Richard Kurland has been an entrepreneur most of his life — and he started young. He was just 14 and an avid tennis player when he opened a racket-stringing business out of his parents' Pikesville home, calling it String Along With Me.
While in college during the early 1980s, he opened a wrestling supply store on the boardwalk in Ocean City. He closed the shop, the Wrestling Ring, to continue the business as a mail-order supplier out of a warehouse, which later led to another entrepreneurial idea. Faced with employee theft in his warehouse, he looked for better ways to screen potential hires and figured other businesses could use that help too.
In 1994, Employment Background Investigations was born, which Kurland started in an extra bedroom in his house. He checked criminal records and verified employment and education for potential hires.
"Having the experience I had in owning my own companies and hiring people, I had a decent idea of how to do it," said Kurland, 50. "I started calling companies to say, 'Hey, do you know who you are hiring?' Nobody had a good way to do it. They certainly were not doing criminal background testing, and few did drug testing."
The Owings Mills company has since grown into one of the largest background-screening firms in the country, employing 110 people and handling screening for more than 5,000 clients in more than 200 countries. Clients include financial services firms, hospitals, manufacturers, transportation companies and others. The company expects to double its workforce in the next two years and triple it in the next five to handle increased demand. It plans a move this month to larger quarters, also in Owings Mills, to accommodate the growth.
EBI's first big client was food distributor Sysco. Other early clients included JCPenney, Circuit City and Hyatt Hotels. The company saw a surge in business after the Sept. 11, 2001, terrorist attacks. Employers also began recognizing the need to check criminal records because of an increase in negligent-hiring lawsuits stemming from violence in the workplace.
"Anyone who hires should do background screening and use that information wisely," Kurland says. "Just because somebody has a criminal record or employment doesn't wash out, doesn't mean you shouldn't hire the person."

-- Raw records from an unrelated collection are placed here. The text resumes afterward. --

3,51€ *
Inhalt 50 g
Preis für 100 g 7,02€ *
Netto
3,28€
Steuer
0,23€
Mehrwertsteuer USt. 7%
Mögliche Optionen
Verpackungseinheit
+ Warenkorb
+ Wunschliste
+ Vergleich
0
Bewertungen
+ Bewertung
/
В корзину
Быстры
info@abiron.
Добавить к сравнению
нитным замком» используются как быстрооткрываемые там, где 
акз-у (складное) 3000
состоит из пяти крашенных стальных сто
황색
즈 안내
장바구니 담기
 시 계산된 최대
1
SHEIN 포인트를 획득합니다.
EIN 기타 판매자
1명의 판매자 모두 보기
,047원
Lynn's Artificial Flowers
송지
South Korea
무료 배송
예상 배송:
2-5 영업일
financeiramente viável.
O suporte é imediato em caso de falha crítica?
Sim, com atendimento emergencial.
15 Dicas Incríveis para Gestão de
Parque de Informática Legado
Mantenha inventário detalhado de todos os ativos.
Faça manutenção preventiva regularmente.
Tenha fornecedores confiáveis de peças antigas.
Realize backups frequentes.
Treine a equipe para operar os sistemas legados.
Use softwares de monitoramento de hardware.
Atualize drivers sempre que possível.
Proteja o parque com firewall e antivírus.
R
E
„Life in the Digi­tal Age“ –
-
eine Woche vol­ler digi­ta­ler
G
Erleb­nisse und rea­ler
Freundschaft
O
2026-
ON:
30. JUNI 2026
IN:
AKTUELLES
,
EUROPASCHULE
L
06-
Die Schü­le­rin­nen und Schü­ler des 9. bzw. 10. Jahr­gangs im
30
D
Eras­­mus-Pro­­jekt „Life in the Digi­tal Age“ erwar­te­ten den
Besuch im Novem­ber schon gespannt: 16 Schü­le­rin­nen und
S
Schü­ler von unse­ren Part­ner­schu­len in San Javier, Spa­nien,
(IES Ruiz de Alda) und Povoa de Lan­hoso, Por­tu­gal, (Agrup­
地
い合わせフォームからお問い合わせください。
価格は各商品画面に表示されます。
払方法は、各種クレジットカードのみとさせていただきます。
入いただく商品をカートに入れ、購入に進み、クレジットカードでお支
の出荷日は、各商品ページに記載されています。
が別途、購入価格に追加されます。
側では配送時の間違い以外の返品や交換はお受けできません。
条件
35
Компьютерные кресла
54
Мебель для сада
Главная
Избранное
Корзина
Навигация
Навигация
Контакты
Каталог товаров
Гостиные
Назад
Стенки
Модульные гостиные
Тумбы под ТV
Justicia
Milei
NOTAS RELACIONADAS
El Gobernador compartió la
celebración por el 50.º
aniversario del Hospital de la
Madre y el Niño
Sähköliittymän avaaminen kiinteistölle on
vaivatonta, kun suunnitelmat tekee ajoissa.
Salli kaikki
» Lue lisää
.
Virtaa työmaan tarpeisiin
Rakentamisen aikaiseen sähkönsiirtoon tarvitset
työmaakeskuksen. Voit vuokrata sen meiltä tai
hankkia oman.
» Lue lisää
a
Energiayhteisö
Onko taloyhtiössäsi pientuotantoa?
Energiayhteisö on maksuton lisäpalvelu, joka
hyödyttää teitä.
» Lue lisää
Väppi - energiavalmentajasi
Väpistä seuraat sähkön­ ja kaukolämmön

About five years after its founding, the company added drug testing and occupational health testing such as ergonomics, corporate wellness and TB testing, and it has grown into one of the largest third-party administrators of those tests. Drug testing has become one of the company's fastest growing divisions. EBI manages clinics that offer the tests.
Advances in technology and online databases have increased the information that's out there on potential hires. But it has not necessarily made screening easier.
In a highly regulated industry, "any information you gather or pull together has to be accurate and up to date," Kurland said. "There's a ton of bad information out there."